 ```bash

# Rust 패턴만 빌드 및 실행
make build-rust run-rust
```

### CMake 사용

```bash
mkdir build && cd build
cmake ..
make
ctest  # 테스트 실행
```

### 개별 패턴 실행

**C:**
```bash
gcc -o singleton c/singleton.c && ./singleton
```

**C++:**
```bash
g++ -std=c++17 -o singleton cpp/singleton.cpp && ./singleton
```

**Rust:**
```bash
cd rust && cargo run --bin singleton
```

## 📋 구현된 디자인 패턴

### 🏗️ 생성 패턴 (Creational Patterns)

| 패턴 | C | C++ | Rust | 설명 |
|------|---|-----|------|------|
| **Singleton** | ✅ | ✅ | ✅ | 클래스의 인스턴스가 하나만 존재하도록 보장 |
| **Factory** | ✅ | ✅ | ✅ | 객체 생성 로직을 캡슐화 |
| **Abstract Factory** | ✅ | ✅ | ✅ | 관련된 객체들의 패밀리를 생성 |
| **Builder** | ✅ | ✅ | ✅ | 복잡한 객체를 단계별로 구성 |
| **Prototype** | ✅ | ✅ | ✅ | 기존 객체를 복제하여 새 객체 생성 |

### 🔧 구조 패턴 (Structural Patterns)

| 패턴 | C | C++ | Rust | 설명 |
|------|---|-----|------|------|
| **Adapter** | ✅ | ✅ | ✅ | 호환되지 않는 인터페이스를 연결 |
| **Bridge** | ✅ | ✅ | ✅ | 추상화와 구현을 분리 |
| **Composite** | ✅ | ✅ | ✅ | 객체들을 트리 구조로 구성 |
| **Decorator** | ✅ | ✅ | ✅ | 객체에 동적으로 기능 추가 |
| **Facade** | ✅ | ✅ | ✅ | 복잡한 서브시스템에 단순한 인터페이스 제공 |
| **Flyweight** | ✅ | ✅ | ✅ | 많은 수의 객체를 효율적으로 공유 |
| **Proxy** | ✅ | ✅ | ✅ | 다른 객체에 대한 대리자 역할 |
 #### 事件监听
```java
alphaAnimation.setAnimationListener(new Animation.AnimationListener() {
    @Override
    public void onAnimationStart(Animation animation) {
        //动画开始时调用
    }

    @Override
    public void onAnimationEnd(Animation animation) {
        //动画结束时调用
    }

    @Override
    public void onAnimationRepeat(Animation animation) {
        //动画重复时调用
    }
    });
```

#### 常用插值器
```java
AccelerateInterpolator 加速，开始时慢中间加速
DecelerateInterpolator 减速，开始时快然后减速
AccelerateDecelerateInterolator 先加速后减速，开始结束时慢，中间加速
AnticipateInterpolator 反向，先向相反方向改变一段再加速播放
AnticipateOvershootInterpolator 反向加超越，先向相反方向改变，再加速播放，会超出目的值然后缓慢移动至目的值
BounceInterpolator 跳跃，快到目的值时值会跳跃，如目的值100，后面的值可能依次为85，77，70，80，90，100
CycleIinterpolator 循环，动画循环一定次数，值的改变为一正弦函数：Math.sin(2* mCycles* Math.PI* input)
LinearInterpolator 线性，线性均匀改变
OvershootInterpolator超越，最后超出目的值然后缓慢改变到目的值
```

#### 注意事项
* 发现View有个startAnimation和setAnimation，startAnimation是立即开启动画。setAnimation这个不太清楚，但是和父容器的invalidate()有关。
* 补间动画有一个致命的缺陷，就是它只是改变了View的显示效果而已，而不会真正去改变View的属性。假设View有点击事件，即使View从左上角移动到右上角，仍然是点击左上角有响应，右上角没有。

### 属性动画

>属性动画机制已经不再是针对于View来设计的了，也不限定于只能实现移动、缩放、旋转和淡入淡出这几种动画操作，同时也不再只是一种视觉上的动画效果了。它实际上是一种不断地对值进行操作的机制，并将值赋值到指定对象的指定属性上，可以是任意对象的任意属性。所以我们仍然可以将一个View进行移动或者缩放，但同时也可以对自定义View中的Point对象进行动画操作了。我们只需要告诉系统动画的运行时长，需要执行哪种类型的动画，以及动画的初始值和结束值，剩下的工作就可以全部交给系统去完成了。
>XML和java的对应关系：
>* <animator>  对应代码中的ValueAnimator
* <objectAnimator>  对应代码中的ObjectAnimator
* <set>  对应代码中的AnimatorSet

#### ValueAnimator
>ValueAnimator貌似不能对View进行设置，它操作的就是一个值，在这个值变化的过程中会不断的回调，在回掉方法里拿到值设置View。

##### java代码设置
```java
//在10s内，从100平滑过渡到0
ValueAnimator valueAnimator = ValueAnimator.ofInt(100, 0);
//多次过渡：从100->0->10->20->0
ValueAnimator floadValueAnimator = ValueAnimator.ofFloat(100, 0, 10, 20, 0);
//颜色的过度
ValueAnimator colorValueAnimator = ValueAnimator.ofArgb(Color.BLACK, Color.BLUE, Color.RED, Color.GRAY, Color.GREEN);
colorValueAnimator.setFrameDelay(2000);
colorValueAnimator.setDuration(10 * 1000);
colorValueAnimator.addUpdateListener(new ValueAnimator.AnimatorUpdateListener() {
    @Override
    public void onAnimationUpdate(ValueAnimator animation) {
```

________________________________________

• [Work task] Retype the material above in full, keeping every word as it stands.

• [Reply]
 ```bash

# Rust 패턴만 빌드 및 실행
make build-rust run-rust
```

### CMake 사용

```bash
mkdir build && cd build
cmake ..
make
ctest  # 테스트 실행
```

### 개별 패턴 실행

**C:**
```bash
gcc -o singleton c/singleton.c && ./singleton
```

**C++:**
```bash
g++ -std=c++17 -o singleton cpp/singleton.cpp && ./singleton
```

**Rust:**
```bash
cd rust && cargo run --bin singleton
```

## 📋 구현된 디자인 패턴

### 🏗️ 생성 패턴 (Creational Patterns)

| 패턴 | C | C++ | Rust | 설명 |
|------|---|-----|------|------|
| **Singleton** | ✅ | ✅ | ✅ | 클래스의 인스턴스가 하나만 존재하도록 보장 |
| **Factory** | ✅ | ✅ | ✅ | 객체 생성 로직을 캡슐화 |
| **Abstract Factory** | ✅ | ✅ | ✅ | 관련된 객체들의 패밀리를 생성 |
| **Builder** | ✅ | ✅ | ✅ | 복잡한 객체를 단계별로 구성 |
| **Prototype** | ✅ | ✅ | ✅ | 기존 객체를 복제하여 새 객체 생성 |

### 🔧 구조 패턴 (Structural Patterns)

| 패턴 | C | C++ | Rust | 설명 |
|------|---|-----|------|------|
| **Adapter** | ✅ | ✅ | ✅ | 호환되지 않는 인터페이스를 연결 |
| **Bridge** | ✅ | ✅ | ✅ | 추상화와 구현을 분리 |
| **Composite** | ✅ | ✅ | ✅ | 객체들을 트리 구조로 구성 |
| **Decorator** | ✅ | ✅ | ✅ | 객체에 동적으로 기능 추가 |
| **Facade** | ✅ | ✅ | ✅ | 복잡한 서브시스템에 단순한 인터페이스 제공 |
| **Flyweight** | ✅ | ✅ | ✅ | 많은 수의 객체를 효율적으로 공유 |
| **Proxy** | ✅ | ✅ | ✅ | 다른 객체에 대한 대리자 역할 |
 #### 事件监听
```java
alphaAnimation.setAnimationListener(new Animation.AnimationListener() {
    @Override
    public void onAnimationStart(Animation animation) {
        //动画开始时调用
    }

    @Override
    public void onAnimationEnd(Animation animation) {
        //动画结束时调用
    }

    @Override
    public void onAnimationRepeat(Animation animation) {
        //动画重复时调用
    }
    });
```

#### 常用插值器
```java
AccelerateInterpolator 加速，开始时慢中间加速
DecelerateInterpolator 减速，开始时快然后减速
AccelerateDecelerateInterolator 先加速后减速，开始结束时慢，中间加速
AnticipateInterpolator 反向，先向相反方向改变一段再加速播放
AnticipateOvershootInterpolator 反向加超越，先向相反方向改变，再加速播放，会超出目的值然后缓慢移动至目的值
BounceInterpolator 跳跃，快到目的值时值会跳跃，如目的值100，后面的值可能依次为85，77，70，80，90，100
CycleIinterpolator 循环，动画循环一定次数，值的改变为一正弦函数：Math.sin(2* mCycles* Math.PI* input)
LinearInterpolator 线性，线性均匀改变
OvershootInterpolator超越，最后超出目的值然后缓慢改变到目的值
```

#### 注意事项
* 发现View有个startAnimation和setAnimation，startAnimation是立即开启动画。setAnimation这个不太清楚，但是和父容器的invalidate()有关。
* 补间动画有一个致命的缺陷，就是它只是改变了View的显示效果而已，而不会真正去改变View的属性。假设View有点击事件，即使View从左上角移动到右上角，仍然是点击左上角有响应，右上角没有。

### 属性动画

>属性动画机制已经不再是针对于View来设计的了，也不限定于只能实现移动、缩放、旋转和淡入淡出这几种动画操作，同时也不再只是一种视觉上的动画效果了。它实际上是一种不断地对值进行操作的机制，并将值赋值到指定对象的指定属性上，可以是任意对象的任意属性。所以我们仍然可以将一个View进行移动或者缩放，但同时也可以对自定义View中的Point对象进行动画操作了。我们只需要告诉系统动画的运行时长，需要执行哪种类型的动画，以及动画的初始值和结束值，剩下的工作就可以全部交给系统去完成了。
>XML和java的对应关系：
>* <animator>  对应代码中的ValueAnimator
* <objectAnimator>  对应代码中的ObjectAnimator
* <set>  对应代码中的AnimatorSet

#### ValueAnimator
>ValueAnimator貌似不能对View进行设置，它操作的就是一个值，在这个值变化的过程中会不断的回调，在回掉方法里拿到值设置View。

##### java代码设置
```java
//在10s内，从100平滑过渡到0
ValueAnimator valueAnimator = ValueAnimator.ofInt(100, 0);
//多次过渡：从100->0->10->20->0
ValueAnimator floadValueAnimator = ValueAnimator.ofFloat(100, 0, 10, 20, 0);
//颜色的过度
ValueAnimator colorValueAnimator = ValueAnimator.ofArgb(Color.BLACK, Color.BLUE, Color.RED, Color.GRAY, Color.GREEN);
colorValueAnimator.setFrameDelay(2000);
colorValueAnimator.setDuration(10 * 1000);
colorValueAnimator.addUpdateListener(new ValueAnimator.AnimatorUpdateListener() {
    @Override
    public void onAnimationUpdate(ValueAnimator animation) {
```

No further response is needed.